Sexual harassment laws in Canada
By Brittney MacDonald, Life & Style Editor
It’s no secret that there are sexual harassment laws in Canada. Even for the most basic of burger-flipping jobs there’s a training video or a sub-section in a manual explaining that unwanted sexual advances have no place at the job site. But is that really all that the laws say?
Recently a friend of mine, who was working in a commercial pastry kitchen that supplied several major restaurants in the downtown area, was having some trouble with her new head chef. He was being derogatory towards women and there was clear preferential treatment of the male employees. When I told her to go to human resources (HR) and file a sexual harassment claim, I was met with, “… but he never made a pass at me …”
If you look up the law, it clearly states that in Canada sexual harassment doesn’t just cover unwanted sexual advances.
According to the Ontario Human Rights Commission, sexual harassment also includes “… using rude or insulting language or making comments that stereotype girls, women, boys, or men,” “… making comments about a person’s physical appearance (for example, whether or not they are attractive),” and “… saying or doing something because you think a person does not fit sex-role stereotypes.” Put into layman’s terms, this means any discrimination in the workplace based on gender constitutes sexual harassment.
Here is where the water gets a little murky.
My friend had been to HR and had filed complaint after complaint about the head chef’s behaviour. Despite explaining the issue in great detail to several of the company’s HR representatives, at no point was the extent of the law about sexual harassment ever explained or brought up.
So you might now be wondering why the company’s HR never informed my friend that she could file a sexual harassment claim.
To put it very bluntly, the HR representatives work for the same people that everyone else in the company works for. Had my friend filed a sexual harassment claim, HR would have had to eventually report the claim to the Ministry of Jobs, Tourism, and Skills Training (responsible for labour), who would have come down on the company. By not informing people about the extent of the law, they are saving the company time and money. I know it sounds cynical, but HR is oftentimes an intermediary between a large company and its employees, with the employees’ interest being secondary.
Therefore, the safest course of action is to know the law yourself.

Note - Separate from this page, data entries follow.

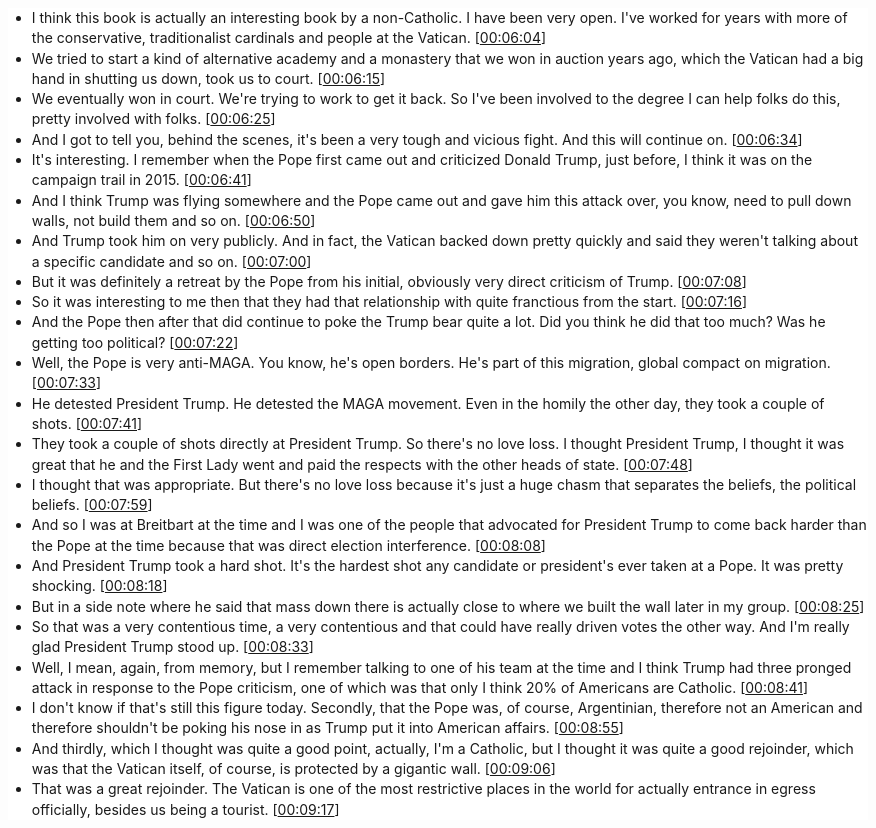 *  I think this book is actually an interesting book by a non-Catholic. I have been very open. I've worked for years with more of the conservative, traditionalist cardinals and people at the Vatican. [[00:06:04](https://www.youtube.com/watch?v=H49ro_IgBmU&t=364.64s)]
*  We tried to start a kind of alternative academy and a monastery that we won in auction years ago, which the Vatican had a big hand in shutting us down, took us to court. [[00:06:15](https://www.youtube.com/watch?v=H49ro_IgBmU&t=375.68s)]
*  We eventually won in court. We're trying to work to get it back. So I've been involved to the degree I can help folks do this, pretty involved with folks. [[00:06:25](https://www.youtube.com/watch?v=H49ro_IgBmU&t=385.91999999999996s)]
*  And I got to tell you, behind the scenes, it's been a very tough and vicious fight. And this will continue on. [[00:06:34](https://www.youtube.com/watch?v=H49ro_IgBmU&t=394.23999999999995s)]
*  It's interesting. I remember when the Pope first came out and criticized Donald Trump, just before, I think it was on the campaign trail in 2015. [[00:06:41](https://www.youtube.com/watch?v=H49ro_IgBmU&t=401.44s)]
*  And I think Trump was flying somewhere and the Pope came out and gave him this attack over, you know, need to pull down walls, not build them and so on. [[00:06:50](https://www.youtube.com/watch?v=H49ro_IgBmU&t=410.88s)]
*  And Trump took him on very publicly. And in fact, the Vatican backed down pretty quickly and said they weren't talking about a specific candidate and so on. [[00:07:00](https://www.youtube.com/watch?v=H49ro_IgBmU&t=420.24s)]
*  But it was definitely a retreat by the Pope from his initial, obviously very direct criticism of Trump. [[00:07:08](https://www.youtube.com/watch?v=H49ro_IgBmU&t=428.32s)]
*  So it was interesting to me then that they had that relationship with quite franctious from the start. [[00:07:16](https://www.youtube.com/watch?v=H49ro_IgBmU&t=436.32s)]
*  And the Pope then after that did continue to poke the Trump bear quite a lot. Did you think he did that too much? Was he getting too political? [[00:07:22](https://www.youtube.com/watch?v=H49ro_IgBmU&t=442.16s)]
*  Well, the Pope is very anti-MAGA. You know, he's open borders. He's part of this migration, global compact on migration. [[00:07:33](https://www.youtube.com/watch?v=H49ro_IgBmU&t=453.52000000000004s)]
*  He detested President Trump. He detested the MAGA movement. Even in the homily the other day, they took a couple of shots. [[00:07:41](https://www.youtube.com/watch?v=H49ro_IgBmU&t=461.68s)]
*  They took a couple of shots directly at President Trump. So there's no love loss. I thought President Trump, I thought it was great that he and the First Lady went and paid the respects with the other heads of state. [[00:07:48](https://www.youtube.com/watch?v=H49ro_IgBmU&t=468.08s)]
*  I thought that was appropriate. But there's no love loss because it's just a huge chasm that separates the beliefs, the political beliefs. [[00:07:59](https://www.youtube.com/watch?v=H49ro_IgBmU&t=479.68s)]
*  And so I was at Breitbart at the time and I was one of the people that advocated for President Trump to come back harder than the Pope at the time because that was direct election interference. [[00:08:08](https://www.youtube.com/watch?v=H49ro_IgBmU&t=488.4s)]
*  And President Trump took a hard shot. It's the hardest shot any candidate or president's ever taken at a Pope. It was pretty shocking. [[00:08:18](https://www.youtube.com/watch?v=H49ro_IgBmU&t=498.71999999999997s)]
*  But in a side note where he said that mass down there is actually close to where we built the wall later in my group. [[00:08:25](https://www.youtube.com/watch?v=H49ro_IgBmU&t=505.76s)]
*  So that was a very contentious time, a very contentious and that could have really driven votes the other way. And I'm really glad President Trump stood up. [[00:08:33](https://www.youtube.com/watch?v=H49ro_IgBmU&t=513.28s)]
*  Well, I mean, again, from memory, but I remember talking to one of his team at the time and I think Trump had three pronged attack in response to the Pope criticism, one of which was that only I think 20% of Americans are Catholic. [[00:08:41](https://www.youtube.com/watch?v=H49ro_IgBmU&t=521.4399999999999s)]
*  I don't know if that's still this figure today. Secondly, that the Pope was, of course, Argentinian, therefore not an American and therefore shouldn't be poking his nose in as Trump put it into American affairs. [[00:08:55](https://www.youtube.com/watch?v=H49ro_IgBmU&t=535.44s)]
*  And thirdly, which I thought was quite a good point, actually, I'm a Catholic, but I thought it was quite a good rejoinder, which was that the Vatican itself, of course, is protected by a gigantic wall. [[00:09:06](https://www.youtube.com/watch?v=H49ro_IgBmU&t=546.4000000000001s)]
*  That was a great rejoinder. The Vatican is one of the most restrictive places in the world for actually entrance in egress officially, besides us being a tourist. [[00:09:17](https://www.youtube.com/watch?v=H49ro_IgBmU&t=557.2800000000001s)]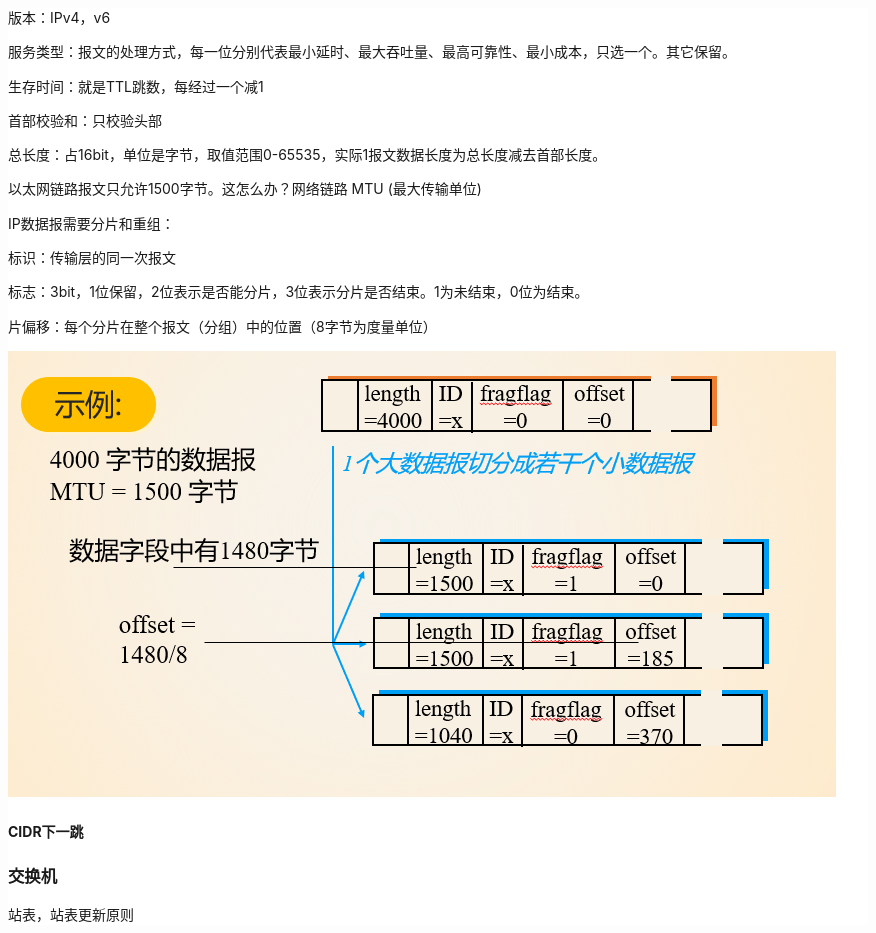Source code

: 版本：IPv4，v6

服务类型：报文的处理方式，每一位分别代表最小延时、最大吞吐量、最高可靠性、最小成本，只选一个。其它保留。

生存时间：就是TTL跳数，每经过一个减1

首部校验和：只校验头部

总长度：占16bit，单位是字节，取值范围0-65535，实际1报文数据长度为总长度减去首部长度。

以太网链路报文只允许1500字节。这怎么办？网络链路 MTU (最大传输单位)

IP数据报需要分片和重组：

标识：传输层的同一次报文

标志：3bit，1位保留，2位表示是否能分片，3位表示分片是否结束。1为未结束，0位为结束。

片偏移：每个分片在整个报文（分组）中的位置（8字节为度量单位）

![image-20221202030800200](计网总复习.assets/image-20221202030800200.png)

#### CIDR下一跳



### 交换机

站表，站表更新原则

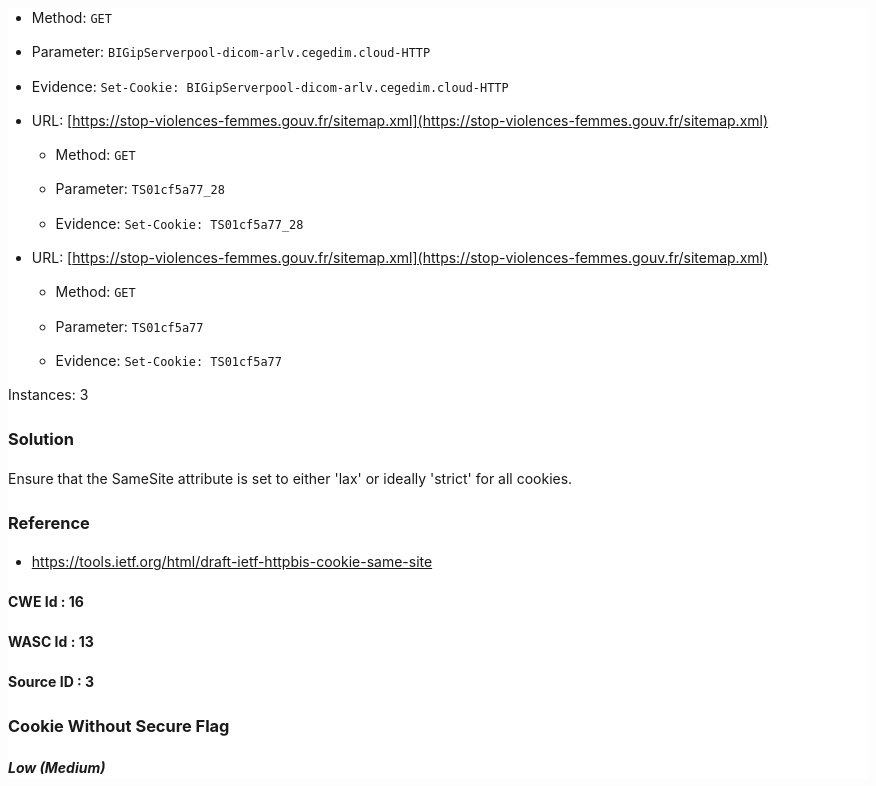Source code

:   
  * Method: `GET`
  
  
  * Parameter: `BIGipServerpool-dicom-arlv.cegedim.cloud-HTTP`
  
  
  * Evidence: `Set-Cookie: BIGipServerpool-dicom-arlv.cegedim.cloud-HTTP`
  
  
  
  
* URL: [https://stop-violences-femmes.gouv.fr/sitemap.xml](https://stop-violences-femmes.gouv.fr/sitemap.xml)
  
  
  * Method: `GET`
  
  
  * Parameter: `TS01cf5a77_28`
  
  
  * Evidence: `Set-Cookie: TS01cf5a77_28`
  
  
  
  
* URL: [https://stop-violences-femmes.gouv.fr/sitemap.xml](https://stop-violences-femmes.gouv.fr/sitemap.xml)
  
  
  * Method: `GET`
  
  
  * Parameter: `TS01cf5a77`
  
  
  * Evidence: `Set-Cookie: TS01cf5a77`
  
  
  
  
Instances: 3
  
### Solution
<p>Ensure that the SameSite attribute is set to either 'lax' or ideally 'strict' for all cookies.</p>
  
### Reference
* https://tools.ietf.org/html/draft-ietf-httpbis-cookie-same-site

  
#### CWE Id : 16
  
#### WASC Id : 13
  
#### Source ID : 3

  
  
  
  
### Cookie Without Secure Flag
##### Low (Medium)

If you are confused or are unsure if your own workplace situation is conforming to the sexual harassment laws, talk to a union representative. Unlike HR departments, union representatives are there to act as intermediaries between employees and their unions—meaning neither the company nor your employer’s interests are a factor. If your workplace doesn’t have a union, talk to the ministry; they offer free legal advice and if necessary, will send an informed representative to negotiate on your behalf.